I watched Dynamic Programming - Kapsack Problem (YouTube). However, I am solving a slightly different problem where the constraint is the budget, price, in double, not integer.
This is not an answer to your question, but might as well be what you are looking for:
I've used Microsoft's Solver Foundation 3 to make a simple code that solves the problem you described. It doesn't use the knapsack algorithm, but a simplex method.
using System;
using System.Collections.Generic;
using System.Linq;
using System.Text;
using Microsoft.SolverFoundation.Common;
using Microsoft.SolverFoundation.Services;
namespace LPOptimizer
{
class Item
{
public String ItemName { get; set; }
public double Price { get; set; }
public double Satisfaction { get; set; }
static void Main(string[] args)
{
//Our data, budget and items with respective satisfaction and price values
double budget = 100.00;
List- items = new List
- ()
{
new Item(){
ItemName="Product_1",
Price=20.1,
Satisfaction=2.01
},
new Item(){
ItemName="Product_2",
Price=1.4,
Satisfaction=0.14
},
new Item(){
ItemName="Product_3",
Price=22.1,
Satisfaction=2.21
}
};
//variables for solving the problem.
SolverContext context = SolverContext.GetContext();
Model model = context.CreateModel();
Term goal = 0;
Term constraint = 0;
foreach (Item i in items)
{
Decision decision = new Decision(Domain.IntegerNonnegative, i.ItemName);
model.AddDecision(decision); //each item is a decision - should the algorithm increase this item or not?
goal += i.Satisfaction * decision; //decision will contain quantity.
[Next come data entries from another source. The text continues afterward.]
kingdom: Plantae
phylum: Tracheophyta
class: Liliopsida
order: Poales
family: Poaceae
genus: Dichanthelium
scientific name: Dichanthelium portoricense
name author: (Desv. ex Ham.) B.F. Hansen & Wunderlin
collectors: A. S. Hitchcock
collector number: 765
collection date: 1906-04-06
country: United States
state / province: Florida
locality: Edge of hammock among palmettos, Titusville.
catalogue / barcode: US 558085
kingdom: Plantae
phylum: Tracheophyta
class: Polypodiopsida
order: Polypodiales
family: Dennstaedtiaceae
constraint += i.Price * decision;
}
constraint = constraint <= budget; //this now says: "item_1_price * item_1_quantity + ... + item_n_price * item_n_quantity <= budget";
model.AddConstraints("Budget", constraint);
model.AddGoals("Satisfaction", GoalKind.Maximize, goal); //goal says: "Maximize: item_1_satisfaction * item_1_quantity + ... + item_n_satisfaction * item_n_quantity"
Solution solution = context.Solve(new SimplexDirective());
Report report = solution.GetReport();
Console.Write("{0}", report);
Console.ReadLine();
}
}
}
This finds the optimum max for the number of items (integers) with prices (doubles), with a budget constraint (double).
From the code, it is obvious that you could have some items quantities in real values (double). This will probably also be faster than a knapsack with a large range (if you decide to use the *100 you mentioned).
You can easily specify additional constraints (such as number of certain items, etc...). The code above is adapted from this MSDN How-to, where it shows how you can easily define constraints.
It has occurred to me that you may not be using C#, in this case I believe there are a number of libraries for linear programming in many languages, and are all relatively simple to use: You specify constraints and a goal.
According to your Update 2, I've updated this code to include satisfaction.